Familiares de jóvenes venezolanos asesinados durante las manifestaciones en contra del régimen de Nicolás Maduro se reunieron este miércoles en Madrid para pedir que esos «asesinatos» no queden impunes. Durante una rueda de prensa organizada por la asociación de periodistas venezolanos en España, Venezuelan Press, los familiares expresaron su dolor, especialmente al ver que Maduro había terminado en prisión, tras ser capturado por Estados Unidos, sin que la Corte Penal Internacional (CPI) haya solicitado una orden de detención internacional. «Nicolás Maduro debe pagar por todos estos asesinatos. Hay más de 10,000 víctimas en Venezuela, y todos merecen reparación y justicia», declararon enérgicamente, subrayando la urgencia de la situación que enfrenta su país.

En el encuentro, varias familias de las víctimas, entre ellas la de Diego Fernando Arellano De Figueiredo y Paúl René Moreno Camacho, compartieron historias sobre la vida y muerte de sus seres queridos, que fueron asesinados en 2017. Además de pedir una rápida respuesta de la CPI en la investigación abierta en 2018, instaron a los Estados miembros del Estatuto de Roma, como España, a emitir órdenes de captura contra Maduro y su cadena de mando por crímenes de lesa humanidad. Los presentes en la rueda de prensa enfatizaron la necesidad de justicia y de acabar con la impunidad que siguen disfrutando quienes están al frente del régimen.

También se demandó que se lleven a cabo juicios contra Nicolás Maduro por los asesinatos de manifestantes y opositores, en adición a los cargos por narcotráfico por los cuales fue capturado. Los familiares manifestaron su frustración con el hecho de que algunos subalternos de Maduro aún continúan en el gobierno en Venezuela y otros se encuentran libremente en España, sin enfrentar consecuencias por sus crímenes. Este escenario de impunidad es visto como una profundización de la crisis humanitaria y de derechos humanos que vive Venezuela.

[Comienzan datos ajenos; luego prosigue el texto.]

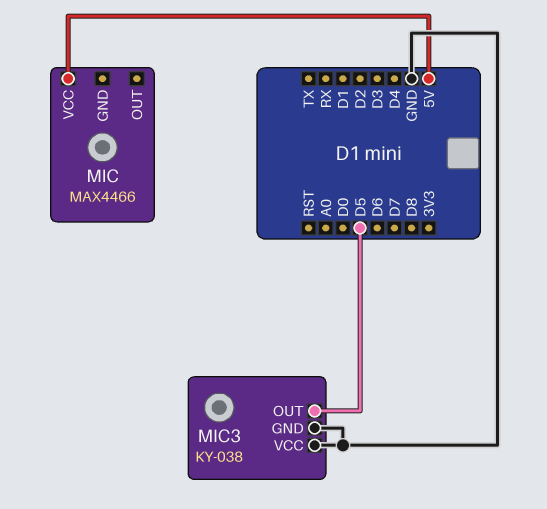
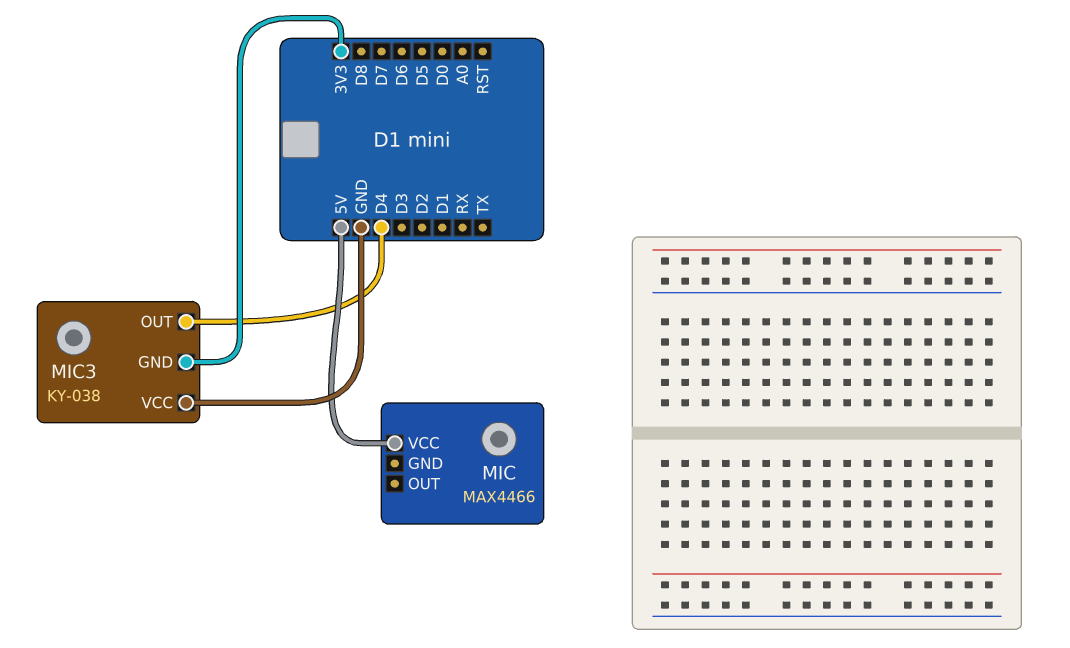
MIC3 pin GND: GND -> 3V3
MIC3 pin OUT: D5 -> D4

El letrado Blas Jesús Imbroda Ortiz, expresidente del Colegio de Abogados Penal Internacional, criticó la lentitud de la Fiscalía de la CPI en el caso venezolano, el cual lleva casi ocho años abierto sin que se hayan dictado órdenes de arresto. En contraste, mencionó que en situaciones como la invasión rusa a Ucrania o el conflicto en Gaza, la CPI ha actuado rápidamente, emitiendo órdenes contra líderes como Vladimir Putin y Benjamín Netanyahu. Imbroda expresó su preocupación por el manejo del caso venezolano por parte del fiscal Karim Khan, quien dejó el cargo bajo la sombra de una investigación de acoso sexual, calificando sus acciones como «absolutamente erróneas».

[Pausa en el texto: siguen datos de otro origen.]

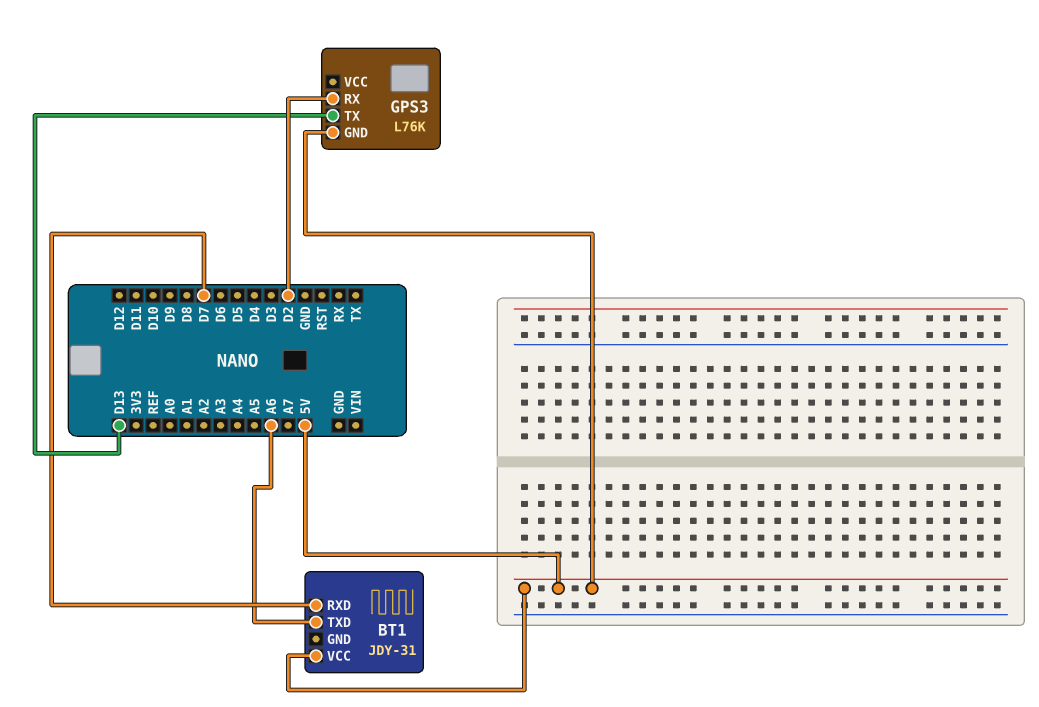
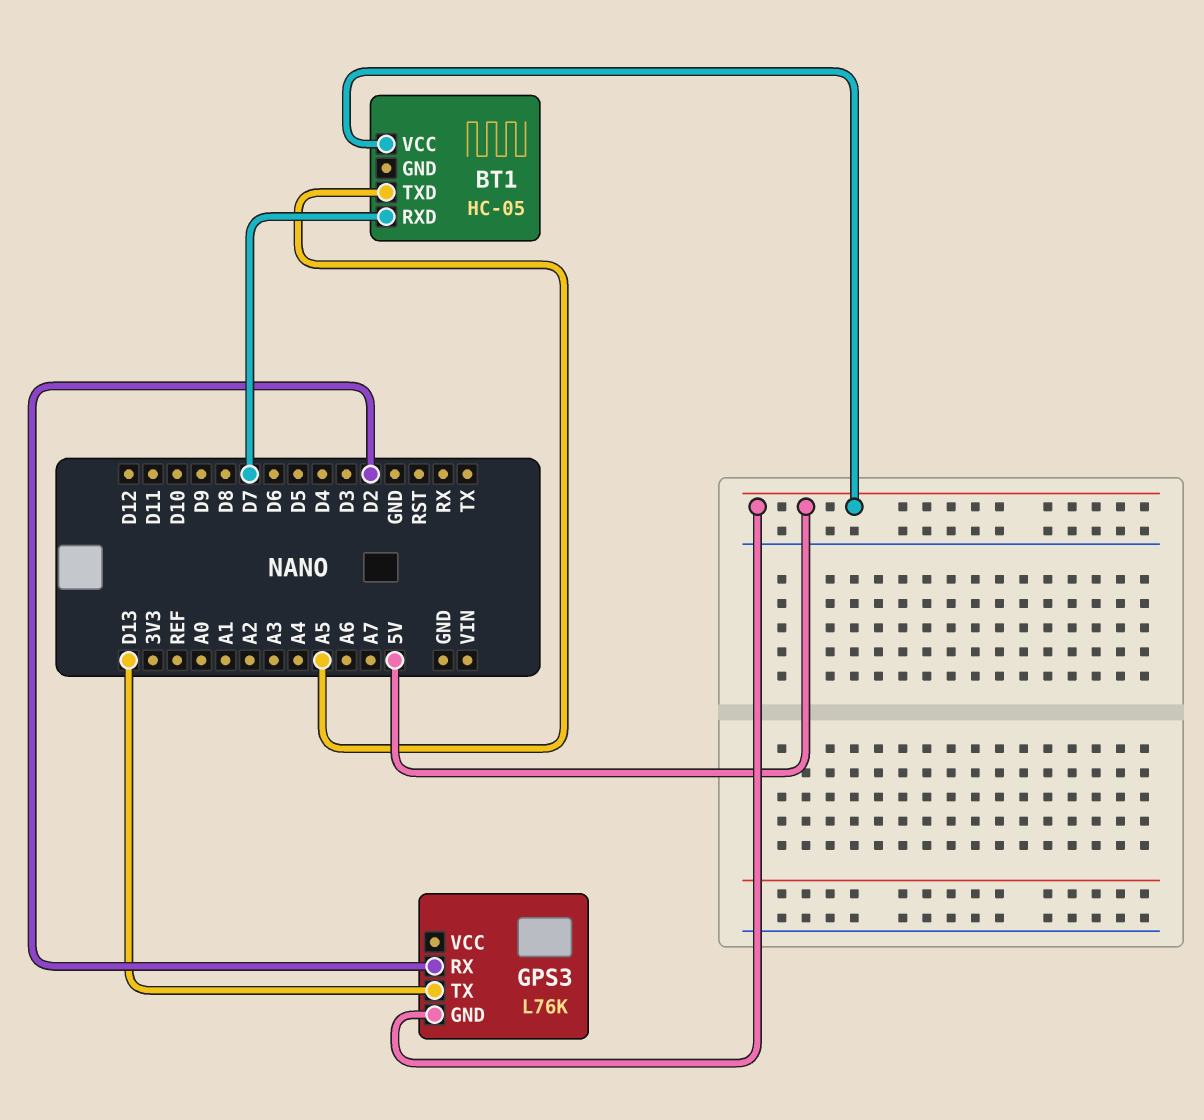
BT1: JDY-31 -> HC-05
BT1 pin TXD: A6 -> A5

A pesar de los intentos del Gobierno de Maduro de frenar la investigación alegando que su sistema de justicia estaba funcionando, la CPI finalmente reanudó la investigación en 2023, desestimando este argumento. En diciembre de 2025, la Asamblea Nacional controlada por el chavismo aprobó una ley para derogar la adhesión de Venezuela al Estatuto de Roma, intentando desacreditar la acción de la CPI. Sin embargo, los familiares de las víctimas de estos crímenes continúan luchando por justicia y reconocimiento de sus derechos ante instancias nacionales e internacionales.